§ TASK ITEM
Give the lines again exactly as they appear below, from the line with "focal_35mm: 41" to the line with "exposure_s: 1/1855", both included, and only those lines. Leave every picture out.

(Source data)
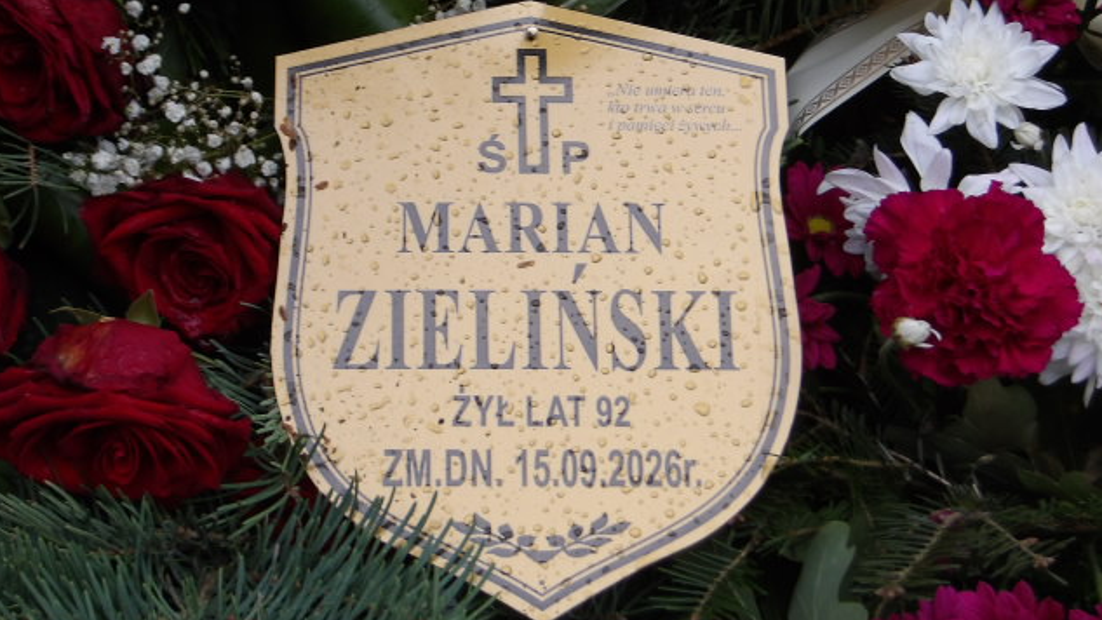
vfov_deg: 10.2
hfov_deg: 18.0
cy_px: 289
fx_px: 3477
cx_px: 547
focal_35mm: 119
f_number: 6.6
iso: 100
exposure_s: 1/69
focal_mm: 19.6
...
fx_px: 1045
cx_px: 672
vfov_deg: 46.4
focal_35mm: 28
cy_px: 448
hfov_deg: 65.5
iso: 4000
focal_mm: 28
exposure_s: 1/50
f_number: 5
==
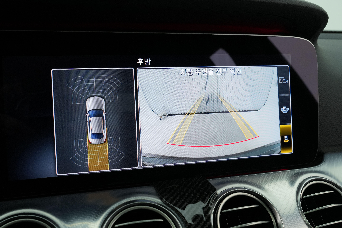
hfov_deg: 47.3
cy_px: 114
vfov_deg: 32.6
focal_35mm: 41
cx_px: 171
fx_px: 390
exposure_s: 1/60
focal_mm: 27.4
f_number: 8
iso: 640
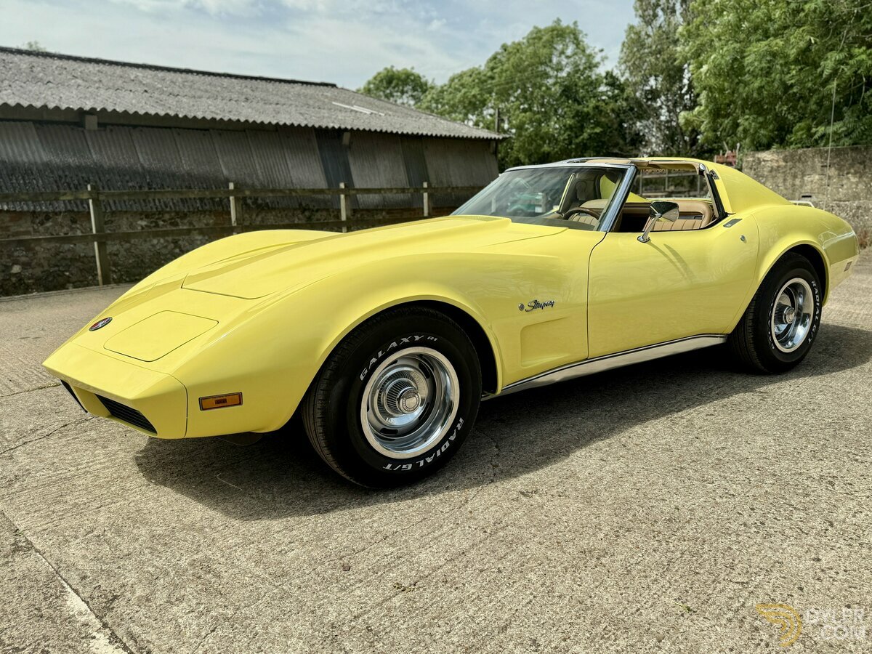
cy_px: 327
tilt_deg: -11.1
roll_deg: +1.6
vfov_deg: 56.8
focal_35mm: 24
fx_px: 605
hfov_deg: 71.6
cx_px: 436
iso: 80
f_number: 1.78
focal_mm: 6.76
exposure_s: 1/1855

§ RESPONSE TO THE TASK
focal_35mm: 41
cx_px: 171
fx_px: 390
exposure_s: 1/60
focal_mm: 27.4
f_number: 8
iso: 640
cy_px: 327
tilt_deg: -11.1
roll_deg: +1.6
vfov_deg: 56.8
focal_35mm: 24
fx_px: 605
hfov_deg: 71.6
cx_px: 436
iso: 80
f_number: 1.78
focal_mm: 6.76
exposure_s: 1/1855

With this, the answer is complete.